As we've discussed many times at STAC, liquid markets have been in a positive-feedback loop between determinism and latency for the last several years. In an effort to improve fairness, exchanges and other trading venues have become more deterministic, increasing the likelihood that orders that arrive first are executed first. Reducing this uncertainty for trading firms has increased the return those firms can get from reducing their latencies by small increments. The more these firms reduce their tick-to-trade latencies, the larger the impact that small uncertainties in trading venue processing can have on fairness, hence the more pressure venues feel to improve determinism even further. According to Dave, some venues see a way out of this vicious cycle: much more accurately determining which orders arrived first. To the extent this is possible (and Dave will present evidence that it is), venue applications can use these arrival times to determine execution order, thus relaxing the need for deterministic infrastructure. But what will this imply for trading firms? Will this simply replace the determinism-latency cycle with an accuracy-latency cycle that is perhaps even more demanding? Come to hear Dave’s view and join in the discussion.

• Peter Lankford, Founder & Executive Director, STAC

Peter will discuss the latest research and activities in latency-sensitive workloads such as tick-to-trade processing.

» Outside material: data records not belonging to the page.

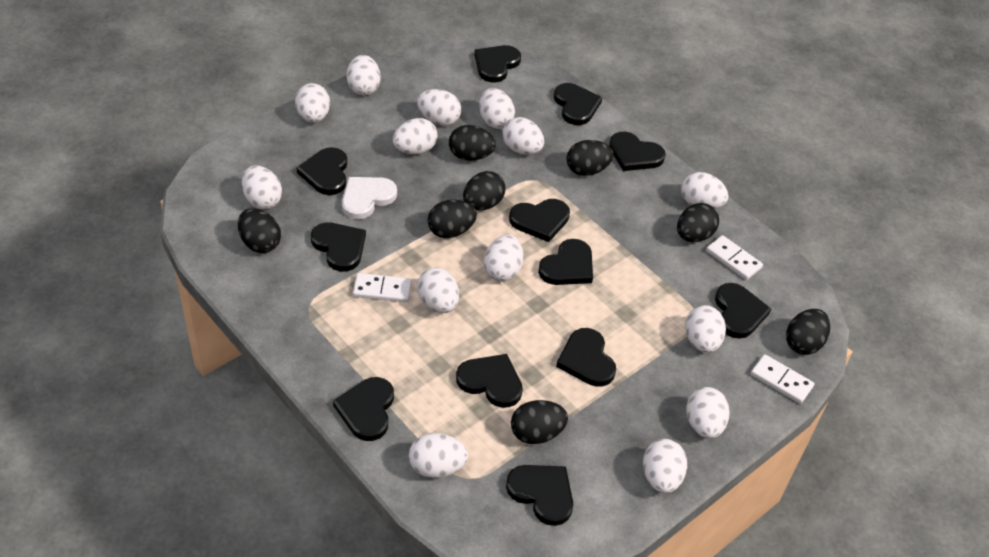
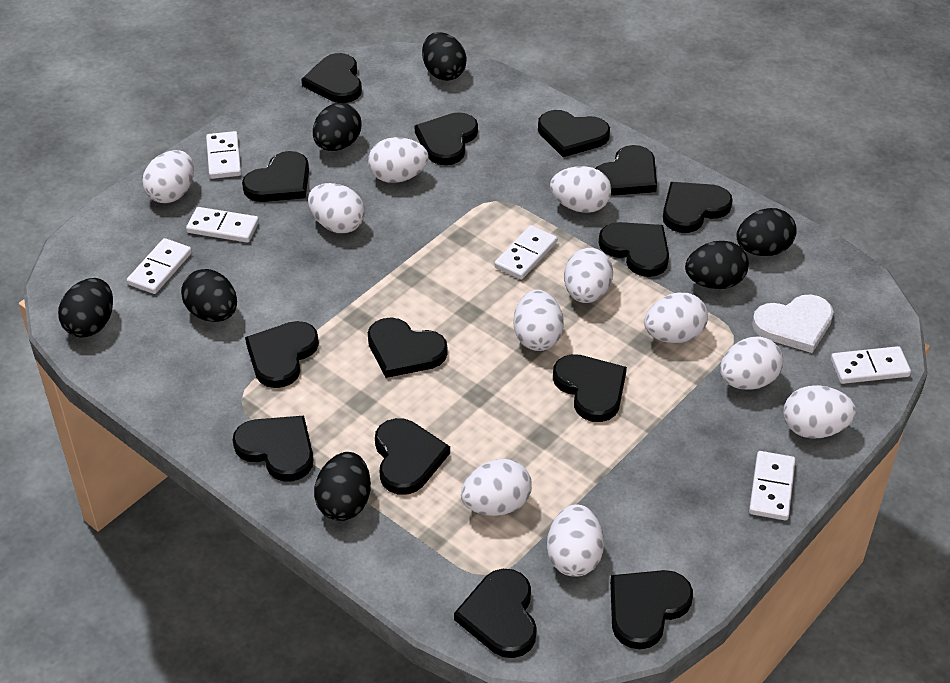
black egg: 8 -> 7
black heart: 12 -> 14
white domino: 3 -> 6
white egg: 14 -> 11

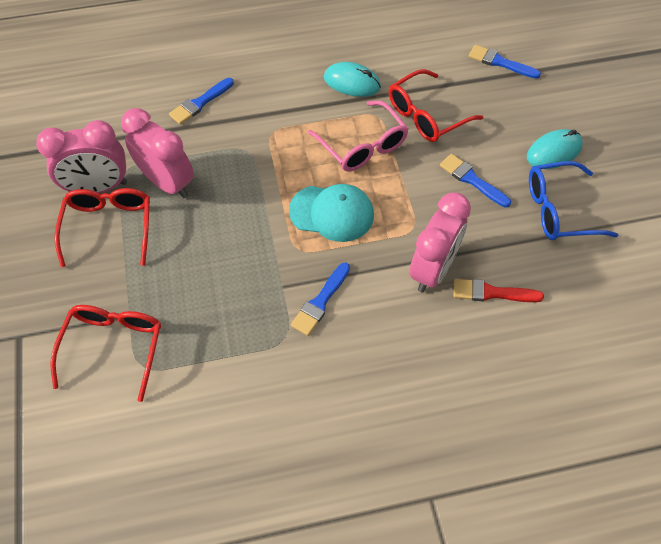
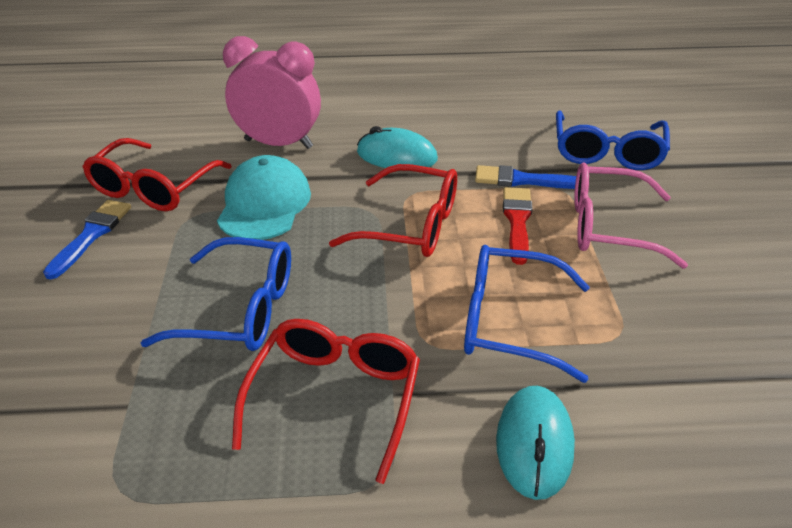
blue brush: 4 -> 2
blue glasses: 1 -> 3
pink clock: 3 -> 1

• Dr Matthew Grosvenor, Senior Vice President Technology, Exablaze

The proliferation of double-digit nanosecond (FPGA based) trading systems is forcing firms to measure things at finer and finer accuracies. Several vendors now offer sub-nanosecond or “picosecond-scale” network measurement technologies. Firms that make use of such technologies need to consider what other changes, if any, they need to make to their measurement infrastructure as a result. Is it feasible to simply “drop in” picosecond scale network measurements, or are fundamental changes in thinking required? In this session, Matthew will offer theoretical and practical viewpoints on the implications of picosecond-scale network measurement techniques. To illustrate these, he will refer to Exablaze’s work with STAC to “upgrade” certain STAC benchmarks to accuracies better than a nanosecond.